The pace of the billing ramp reinforces management’s prior comments that customers want to take up capacity much faster than previously.

Importantly for the company’s financial metrics, notably cashflow, the rise in underlying 1H26 EBITDA growth of 9.9% on the prior year versus 3% in 1H25 is indicative of operating leverage beginning to gain momentum, which Macquarie expects will accelerate from FY26 as forward orders convert to billing.

NextDC's management expects billing in FY27 to achieve what the market is forecasting in FY28. As highlighted by Morgans, NextDC now expects 417MW billing by FY29 compared to 245MW billing expected back in August 2025.

Interestingly, management commentary on the call with analysts signaled development “cadence” is accelerating with rising use of AI, which is streamlining customer deployments and achieving higher billable IT capacity within the same footprint, alongside greater modularisation, as highlighted by Macquarie.
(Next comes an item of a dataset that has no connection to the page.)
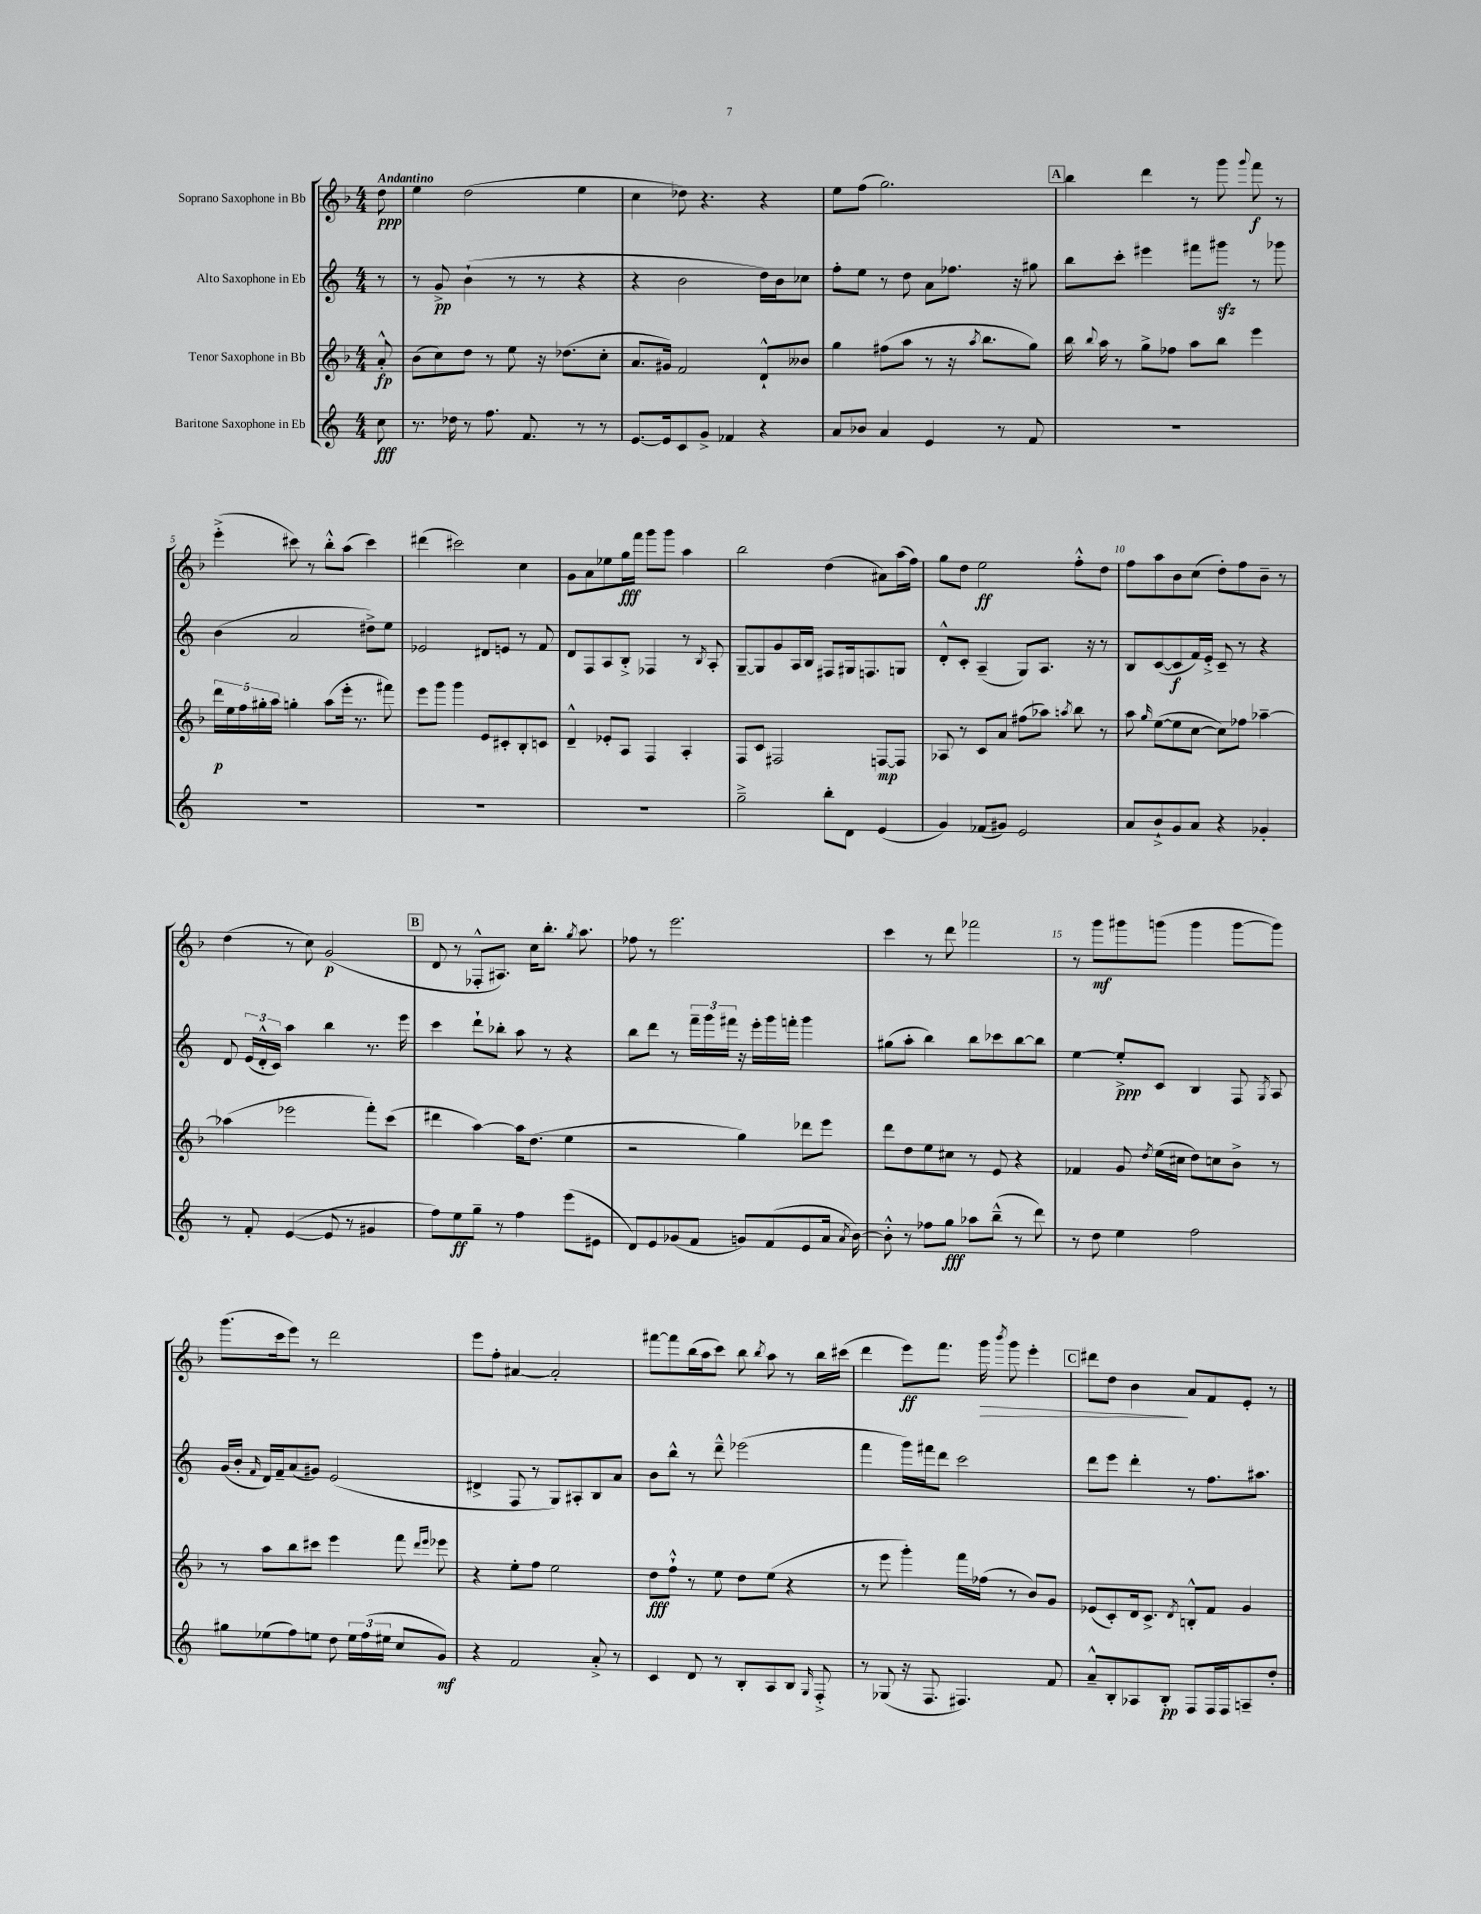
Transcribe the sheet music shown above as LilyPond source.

NextDC can now deliver between 100-150MW of hyperscale capacity over the next year or so at a lower capex of -$12-$15m for prefabricated hyperscale assets (M4/S4).

Supply constraints continue to limit growth for NextDC, earnings call commentary re-iterated, despite record demand.

Reinforcing the demand tailwinds, Anthropic has announced its Australian launch, with an executive leadership team coming to Australia this month to formalise local partnership deals across customers and policymakers.

“We’re exploring adding local capacity through our third-party partners in Australia, using infrastructure already in place.”